Amazon ormanlarında ve orman yakımı
1960’lı yıllardan itibaren orman bolgesine yerleşen çiftçiler ve oduncular ormanlık alanları yakmaya ya da ağaçları kesmeye başladılar. Çiftçiler boylece tarıma elverişli alan açmaya çalışıyorlardı. Bunlar illegal olarak yapılan eylemlerdi. Daha sonraları günümüze dek buraya yerleşen kaçak odun kesicileri, çiftçiler ile yerliler arasında sık sık çatışmalar yaşandı, yaşanıyor.
Hükümet dışı bir organizasyon olan Amazonlar İnsan ve Çevre Enstitüsü’nun (O Instituto do Homem e Meio Ambiente da Amazônia (Imazon), raporuna gore; yalnızca Kasım 2014’de Amazon ormanlarındaki ormansızlaştırma oranı yüzde 427 oranında yükseldi.(6)
Bazen yerliler kendi bölgelerinden kaçak olarak ağaç kesimi yapan kişilerle çatışıyorlar. Bazı çete ve şirketler, kaçak ağaç kesimi yapıyor ve binlerce ton keresteyi bölgeden çıkararak satıyorlar.
Geçen seneye kadar, Amazon yağmur ormanlarındaki ormansızlaştırma olgusu, son 40 yıl içinde, 184 milyon futbol sahasına karşılık, yani 762.979 kilometre kare (km²) alana ulaştı. Amazon ormanları yalnızca 40 yılda bu kadar alan kaybetti.(7)

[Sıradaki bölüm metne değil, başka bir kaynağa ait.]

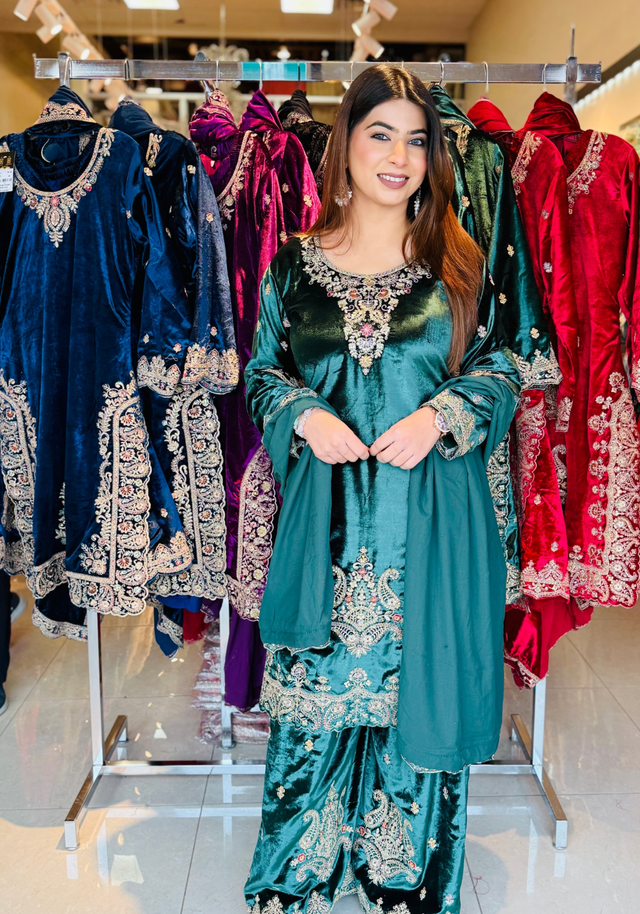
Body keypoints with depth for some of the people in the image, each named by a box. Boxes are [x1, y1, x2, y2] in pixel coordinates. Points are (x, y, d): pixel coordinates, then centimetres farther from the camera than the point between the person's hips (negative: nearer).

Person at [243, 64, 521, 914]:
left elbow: (501, 370, 7)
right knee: (314, 688, 8)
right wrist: (305, 415, -9)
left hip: (431, 516, 0)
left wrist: (439, 414, -11)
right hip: (326, 515, 1)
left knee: (417, 685, 8)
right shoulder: (296, 262, 5)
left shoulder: (458, 264, 4)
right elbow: (262, 371, 11)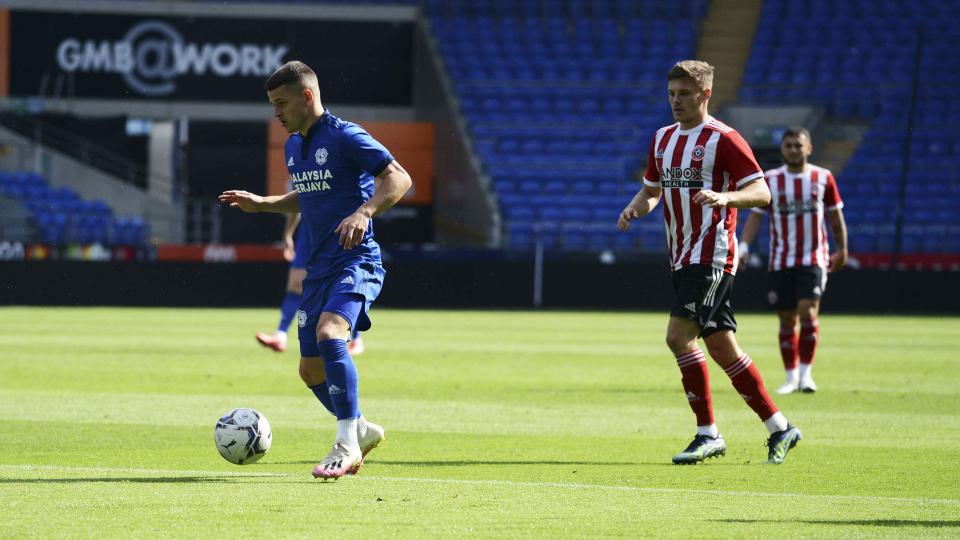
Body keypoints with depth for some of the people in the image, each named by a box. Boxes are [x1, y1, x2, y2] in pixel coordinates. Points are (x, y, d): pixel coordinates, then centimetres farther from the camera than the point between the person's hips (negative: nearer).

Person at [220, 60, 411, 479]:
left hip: (356, 262, -9)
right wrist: (260, 204, 19)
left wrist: (364, 213, -30)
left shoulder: (344, 137, -11)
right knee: (311, 370, 9)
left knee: (329, 334, -32)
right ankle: (361, 430, 33)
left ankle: (347, 444, -27)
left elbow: (399, 179, -16)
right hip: (318, 268, 9)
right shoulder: (293, 146, 15)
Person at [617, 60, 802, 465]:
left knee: (679, 336, -18)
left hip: (711, 256, -8)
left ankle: (708, 434, -11)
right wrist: (635, 207, 2)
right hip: (681, 259, 8)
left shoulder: (723, 139, -9)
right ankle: (779, 427, 15)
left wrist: (723, 197, -32)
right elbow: (652, 189, 25)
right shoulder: (663, 139, 15)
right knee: (720, 346, 8)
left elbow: (761, 193, -13)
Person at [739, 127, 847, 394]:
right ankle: (791, 377, 15)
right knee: (787, 319, 4)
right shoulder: (770, 180, 1)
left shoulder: (823, 178, 3)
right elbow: (755, 215, 1)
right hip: (781, 260, 1)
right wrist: (743, 246, -13)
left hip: (813, 259, -1)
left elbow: (835, 216, 12)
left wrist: (842, 250, 16)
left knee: (808, 313, -17)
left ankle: (806, 373, -6)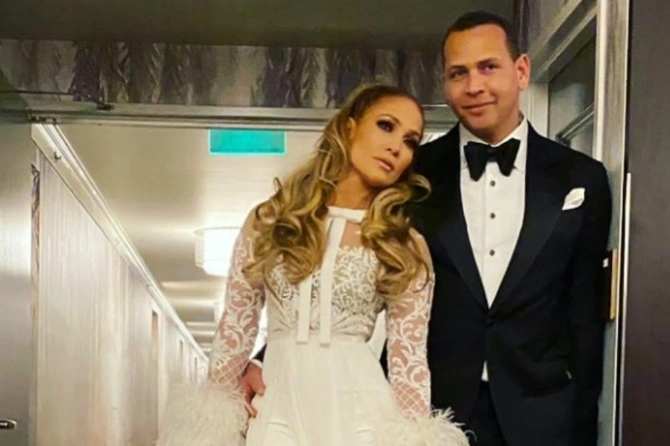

Mcdonald’s Amazon ormanlarında kaçak ağaç kesimi yapıyor
Greenpeace, geçenlerde ünlü restoran zinciri McDonalds’ın Amazon ormanlarının kaçak kesimini teşvik ettiğini açıkladı. McDonalds, bölgede tavuk çiftlikleri ve soya üretim alanları açılmasını da destekliyor. Bu da ormanların kesilmesi anlamına geliyor. Yani bu ülkede, McDonalds’ta yenilecek tavuk, daha fazla ağacın kesilmesi anlamına geliyor. Yine Greenpeace yeryüzü raporuna göre, sadece son dört yılda 77 bin m² ormanlık alan, kaçak olarak kesilerek tüketilmiş. Amazonlar’dan çıkan kerestenin, yüzde sekseninin kaçak olduğu tespit ediliyor.
2012 yılında çıkarılan Yeni Orman Yasası (Novo Código Florestal) daha çıkmadan once çevreciler, sosyal hareket aktivistleri ile hükümet arasında polemiklere neden olmuştu; yasa tasarısı kaçak ağaç kesimi yapan şirketlerin cezalarının affedilmesini getiriyordu. Bazı çevre orgütleri ve savunucuları, yasanın orman restorasyonu için çaba ve teşvik içermemesinden dolayı bir formalite olmaktan oteye gitmediğini düşünüyorlar.
Şirketler işçileri koleleştiriyor
Bu şirketler, ayrıca işçileri köleleştirerek çalıştırıyorlar. İşin ilginç yanı, kesilen ağaçların geliri onu kesen işçilere değil de, şirketlere gidiyor. Kaçak odun şirketleri o kadar güçlüler ki, bazı devlet görevlilerini bile rüşvetle satın aldıkları saptandı. Bu duruma karşı çıkan yerliler ve onların haklarını savunanlar da öldürülmüşler. Bunların en ünlüsü kuşkusuz sendikacı ve çevre hakları savunucusu Chico Mendes (Francisco Alves Mendes Filho d. 1944 – ö. 1988).